Instructions to follow | Turn the lines of the rows below into a numbered list, skipping any blank lines and leaving out the pictures.

Extracted records |
• • • •

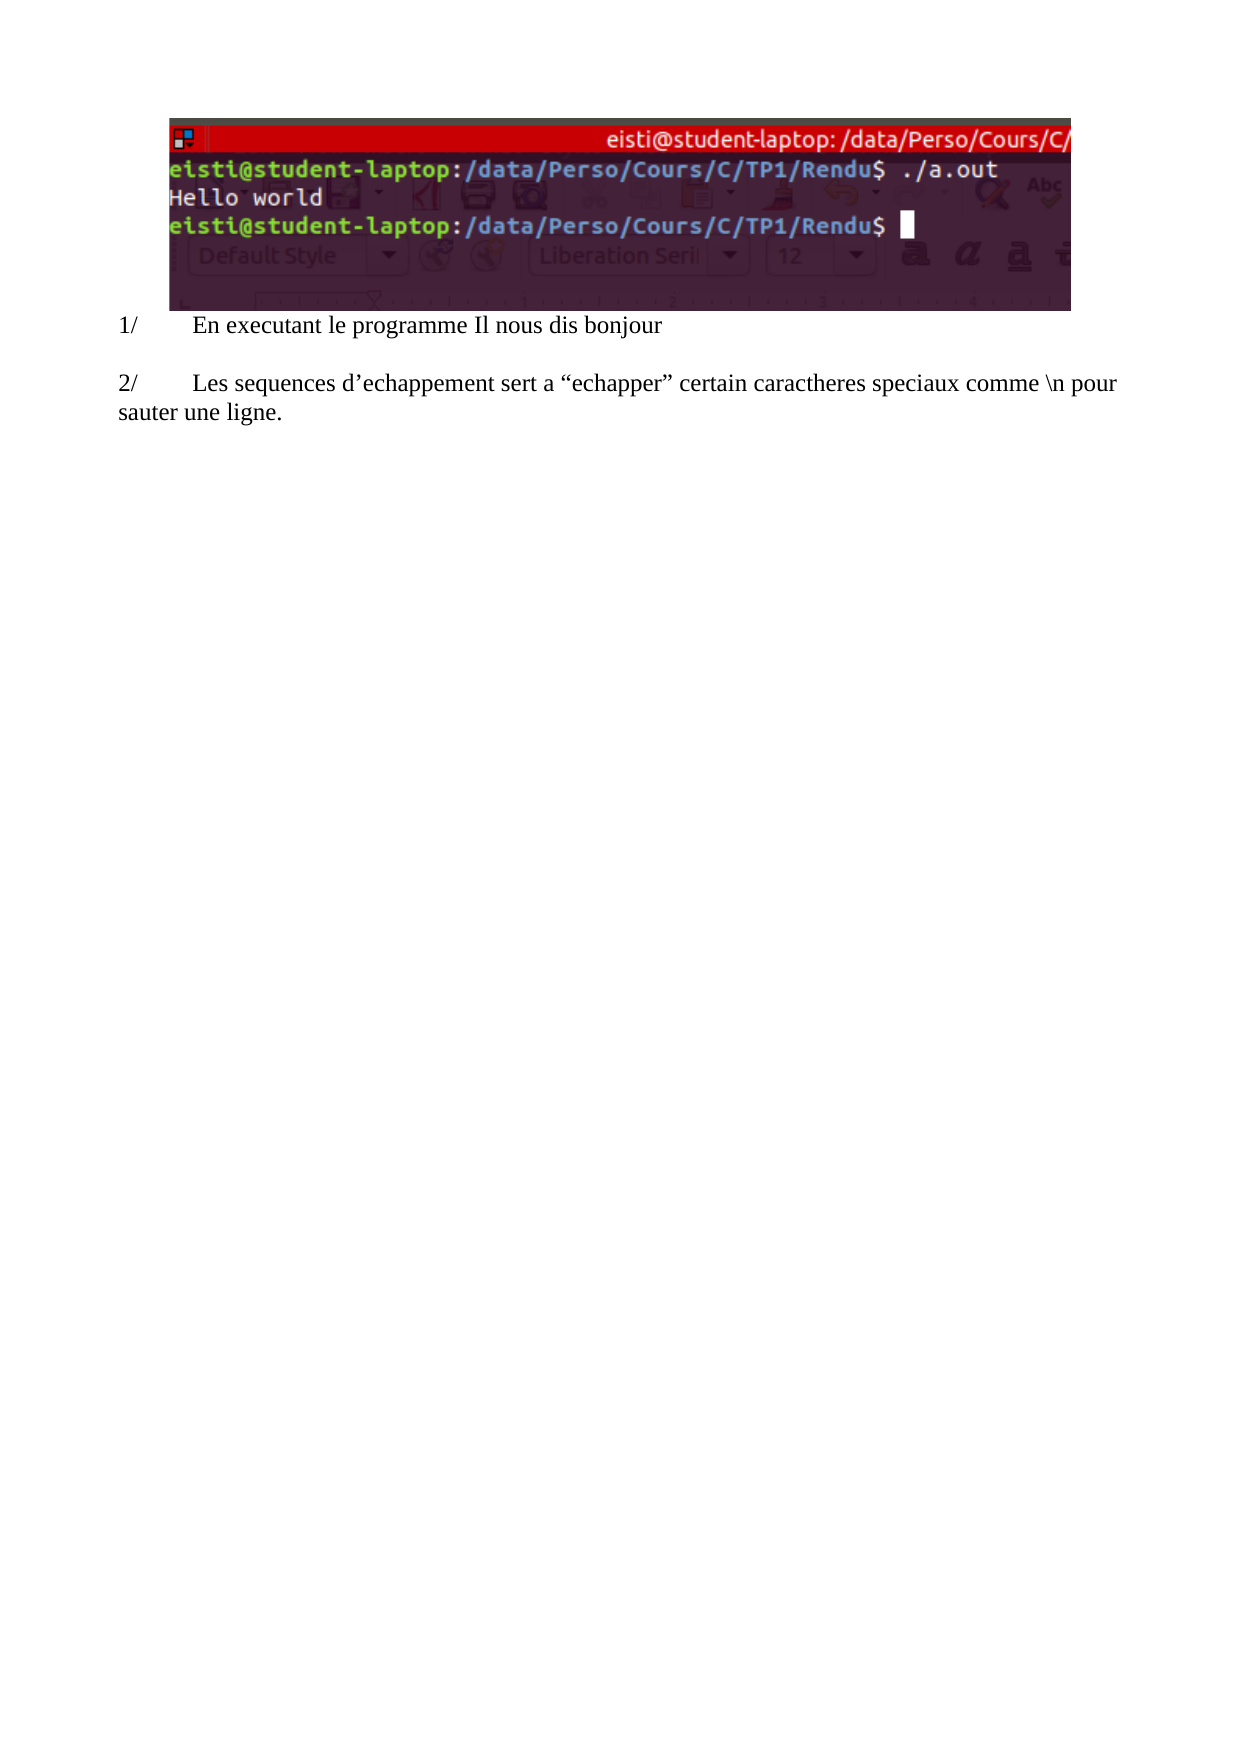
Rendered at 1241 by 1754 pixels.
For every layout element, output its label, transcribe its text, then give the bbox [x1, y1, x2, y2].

text 1/ En executant le programme Il nous dis bonjour [118, 118, 1122, 339]
picture [169, 118, 1071, 311]
text 2/ Les sequences d’echappement sert a “echapper” certain caractheres speciaux comme \n pour sauter une ligne. [118, 368, 1122, 425]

• • • •

Correct output |
1. Rendered at 1241 by 1754 pixels.
2. For every layout element, output its label, transcribe its text, then give the bbox [x1, y1, x2, y2].
3. text 1/ En executant le programme Il nous dis bonjour [118, 118, 1122, 339]
4. picture [169, 118, 1071, 311]
5. text 2/ Les sequences d’echappement sert a “echapper” certain caractheres speciaux comme \n pour sauter une ligne. [118, 368, 1122, 425]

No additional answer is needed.